С этим не мог сравниться ни один из германских просчетов. Германия никогда не страдала от серьезного снарядного голода (см. табл. 26){1394}. Хотя к 1918 году союзники, действительно, превосходили противника по количеству орудий всех калибров на 30 %, а по количеству аэропланов — на 20 %, причиной провала предпринятого Людендорфом весеннего наступления стало не это. Основным слабым местом немцев была нехватка танков и броневиков (всего 10 против 800 у союзников), а также грузовиков (23 тысячи против 100 тысяч). Трудно сказать, с чем это было связано — с недостатком топлива (и резины) или с технофобией командования. В конце концов, танки — это такая вещь, которую немецкая промышленность должна была хорошо уметь делать.

Обладали ли предприниматели избыточной властью в германской экономике военного времени? Одним из главных новшеств военных лет со стороны предложения стало делегирование монополистического регулирования в вопросах распределения сырья трестам промышленных потребителей — так называемым военным корпорациям, контролировавшимся новым ведомством под названием Военно-сырьевой департамент. К концу войны таких корпораций было 25, и они отвечали за распределение всего подряд — от металла до табака. Хотя придумал эту систему предприниматель, аргументы против нее найти затруднительно. Характерно, что наиболее яростно критиковали Военно-сырьевой департамент бизнесмены из ганзейских городов — причем именно за централизаторские тенденции{1395}. Это, вероятно, означает, что свою работу он выполнял.

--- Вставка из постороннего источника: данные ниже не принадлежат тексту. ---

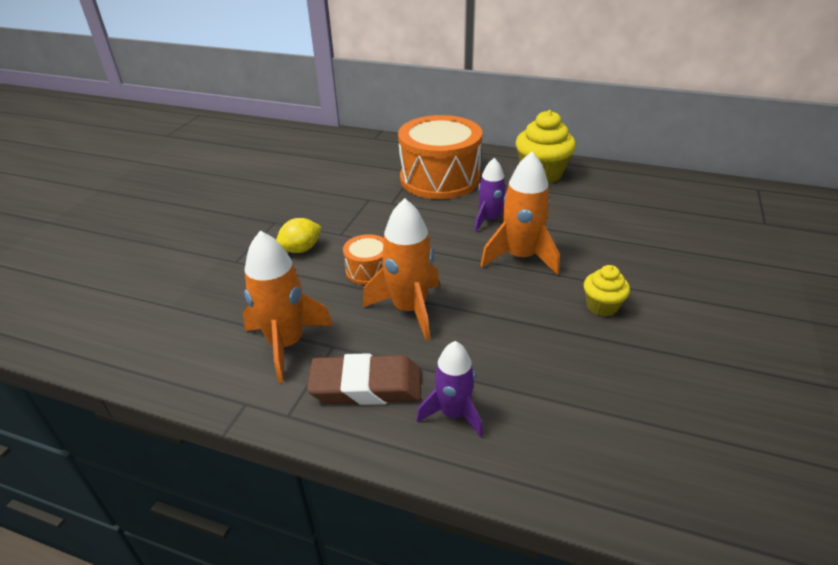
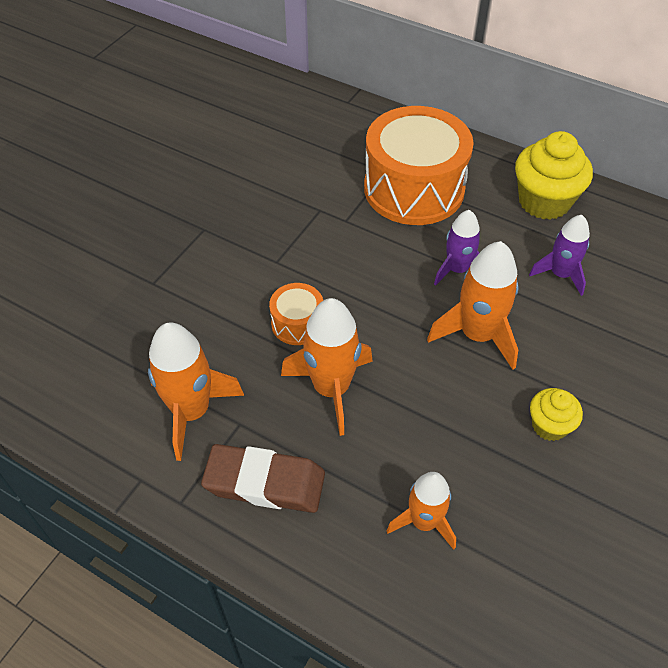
camera: 10 degrees right, 15 degrees up
(301, 249) = (227, 278): yellow lemon -> none
(453, 413) = (346, 535): purple rocket -> purple rocket (560, 274)
(521, 391) = (424, 522): none -> orange rocket

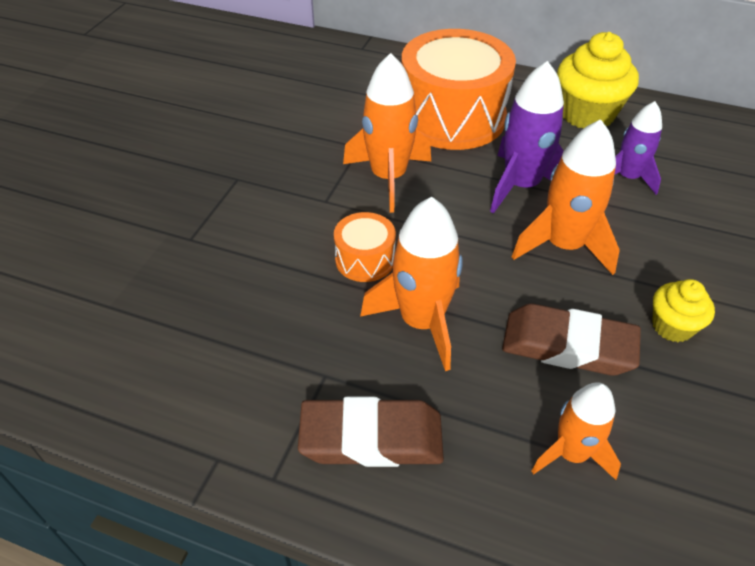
camera: 10 degrees left, 5 degrees down
(191, 411) = (264, 370): orange rocket -> orange rocket (388, 177)
(451, 429) = (568, 346): none -> brown eraser
(457, 270) = (521, 186): purple rocket -> purple rocket, size x1.53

Несколько больше оснований для критики давала германская практика частично делегировать постановку производственных задач таким промышленным картелям, как Рейнско-Вестфальский угольный синдикат{1396}. Она позволяла крупным промышленным концернам и их зонтичным организациям не только регулировать производство необходимых материалов, но и контролировать цены на них. Несомненно, это мешало правительству держать под контролем цены на дефицитные товары и увеличивало прибыли крупного бизнеса. Наконец, можно сказать, что торгово-промышленным ассоциациям — таким как Центральный союз германских промышленников и Федерация промышленников, во время войны организовавшие совместный Военный комитет германских промышленников, — уделялось слишком много внимания.